Except, it’s not really. Again, on the surface, a trailer’s job is to tell you the basics. What is the movie is about? What will the tone of the movie be? Who’s in it? Who made it? Yet, in actuality, the purpose of a trailer is none of those things. The purpose, much like Sam Elliot narrating commercials for beef, is to merely let you know what’s for dinner. You don’t get to go around bragging about how much you know about a movie nobody has even seen yet and get to call yourself credible.

“But Jeremiah,” you may ask, “how do I know if a movie is good? How do I know what’s playing? Aren’t trailers necessary?” Well, you could, if I may be so bold, read your local critic. Sites like Rotten Tomatoes and IMDB have coming soon lists.

As to are trailers necessary? Not to court controversy, but no, they’re not. Do you know what I do when I go to the movies during the trailers? I take a light nap. Few things beat going into a movie cold.

Remember when I said expectations are only natural? Well, a good way to counter those expectations is to not have any. Not to sound too zen but too often we hate movies for being something they were never going to be. The idea of what we were told as opposed to what we watched. It’s not fair to us and it’s unbearably unfair to the movie.

Trailers do a fantastically effective job of brainwashing us. I’ve heard people complain that one trailer gave away too much while another trailer too little. Adam Mckay’s Anchorman had a trailer made up entirely of scenes not in the movie. Their reasoning was simple, “People always complain that the best scenes were in the trailer. So what if we save the best scenes for the movie? What if we film scenes just for the trailer?” Believe it or not, people were furious.

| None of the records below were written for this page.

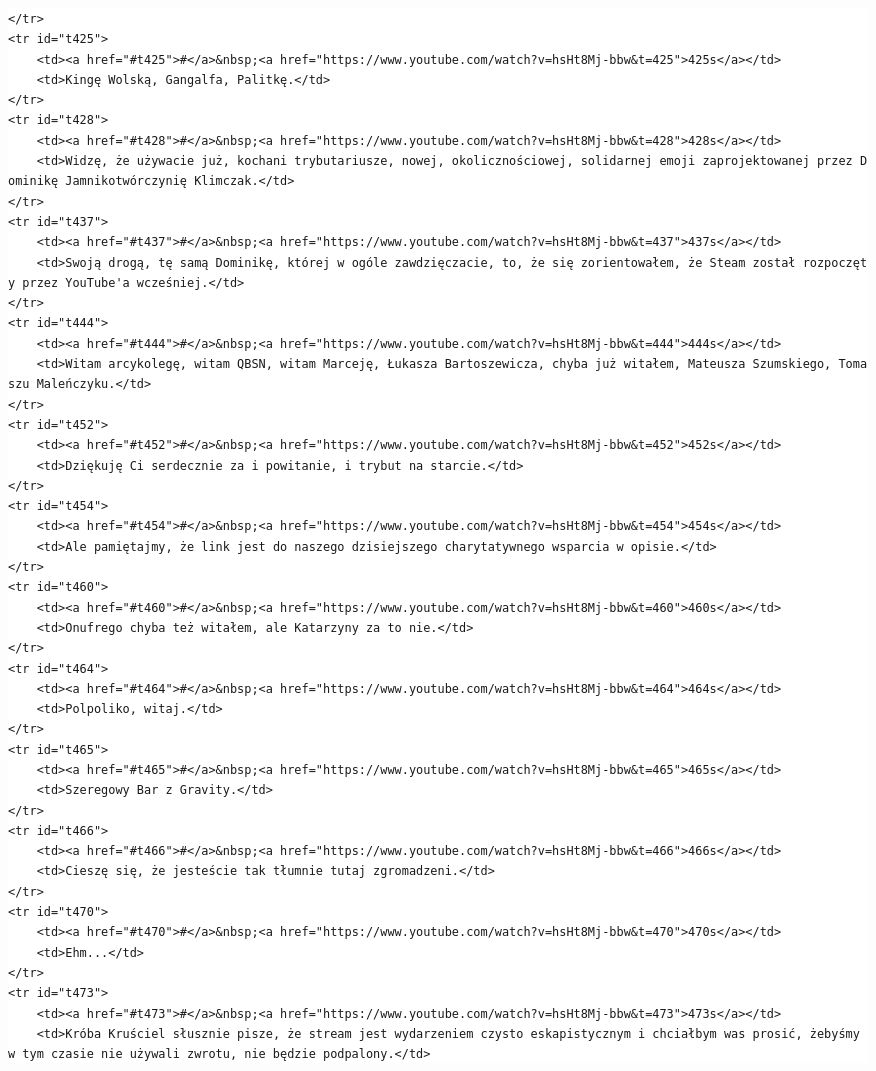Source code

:     </tr>
    <tr id="t425">
        <td><a href="#t425">#</a>&nbsp;<a href="https://www.youtube.com/watch?v=hsHt8Mj-bbw&t=425">425s</a></td>
        <td>Kingę Wolską, Gangalfa, Palitkę.</td>
    </tr>
    <tr id="t428">
        <td><a href="#t428">#</a>&nbsp;<a href="https://www.youtube.com/watch?v=hsHt8Mj-bbw&t=428">428s</a></td>
        <td>Widzę, że używacie już, kochani trybutariusze, nowej, okolicznościowej, solidarnej emoji zaprojektowanej przez Dominikę Jamnikotwórczynię Klimczak.</td>
    </tr>
    <tr id="t437">
        <td><a href="#t437">#</a>&nbsp;<a href="https://www.youtube.com/watch?v=hsHt8Mj-bbw&t=437">437s</a></td>
        <td>Swoją drogą, tę samą Dominikę, której w ogóle zawdzięczacie, to, że się zorientowałem, że Steam został rozpoczęty przez YouTube'a wcześniej.</td>
    </tr>
    <tr id="t444">
        <td><a href="#t444">#</a>&nbsp;<a href="https://www.youtube.com/watch?v=hsHt8Mj-bbw&t=444">444s</a></td>
        <td>Witam arcykolegę, witam QBSN, witam Marceję, Łukasza Bartoszewicza, chyba już witałem, Mateusza Szumskiego, Tomaszu Maleńczyku.</td>
    </tr>
    <tr id="t452">
        <td><a href="#t452">#</a>&nbsp;<a href="https://www.youtube.com/watch?v=hsHt8Mj-bbw&t=452">452s</a></td>
        <td>Dziękuję Ci serdecznie za i powitanie, i trybut na starcie.</td>
    </tr>
    <tr id="t454">
        <td><a href="#t454">#</a>&nbsp;<a href="https://www.youtube.com/watch?v=hsHt8Mj-bbw&t=454">454s</a></td>
        <td>Ale pamiętajmy, że link jest do naszego dzisiejszego charytatywnego wsparcia w opisie.</td>
    </tr>
    <tr id="t460">
        <td><a href="#t460">#</a>&nbsp;<a href="https://www.youtube.com/watch?v=hsHt8Mj-bbw&t=460">460s</a></td>
        <td>Onufrego chyba też witałem, ale Katarzyny za to nie.</td>
    </tr>
    <tr id="t464">
        <td><a href="#t464">#</a>&nbsp;<a href="https://www.youtube.com/watch?v=hsHt8Mj-bbw&t=464">464s</a></td>
        <td>Polpoliko, witaj.</td>
    </tr>
    <tr id="t465">
        <td><a href="#t465">#</a>&nbsp;<a href="https://www.youtube.com/watch?v=hsHt8Mj-bbw&t=465">465s</a></td>
        <td>Szeregowy Bar z Gravity.</td>
    </tr>
    <tr id="t466">
        <td><a href="#t466">#</a>&nbsp;<a href="https://www.youtube.com/watch?v=hsHt8Mj-bbw&t=466">466s</a></td>
        <td>Cieszę się, że jesteście tak tłumnie tutaj zgromadzeni.</td>
    </tr>
    <tr id="t470">
        <td><a href="#t470">#</a>&nbsp;<a href="https://www.youtube.com/watch?v=hsHt8Mj-bbw&t=470">470s</a></td>
        <td>Ehm...</td>
    </tr>
    <tr id="t473">
        <td><a href="#t473">#</a>&nbsp;<a href="https://www.youtube.com/watch?v=hsHt8Mj-bbw&t=473">473s</a></td>
        <td>Króba Kruściel słusznie pisze, że stream jest wydarzeniem czysto eskapistycznym i chciałbym was prosić, żebyśmy w tym czasie nie używali zwrotu, nie będzie podpalony.</td>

Movies aren’t the truth; trailers even less so. Like poetry, the truth lies in the spaces between the lines. If you come out of a movie angry that the movie didn’t have any scenes from the trailer, perhaps it’s time you explore other ways to spend your time.

Roger Ebert once said, “Trailers are advertisements for the movie the studio wants you to see.” With any movie, you have a myriad of versions that could be edited and released to a mass audience. The trailer is merely the one the studio thinks is the easiest one to sell. The movie itself, oftentimes, gets the short shrift.

It’s hard enough to get a movie made without audiences already passing judgment on something they haven’t seen or read about. Oh, sure countless YouTube channels have people reacting to trailers followed by what they hope the movie does. Yet, I can’t help but notice people don’t watch commercials for the new Maxi-Pads with bated breath.

In case I wasn’t clear, yes, I’m comparing movie trailers to commercials about menstrual pads. They both serve the same purpose, to let you know the product is either out or coming out. In fact, I would argue, there’s more truth in the Maxi-Pad commercial.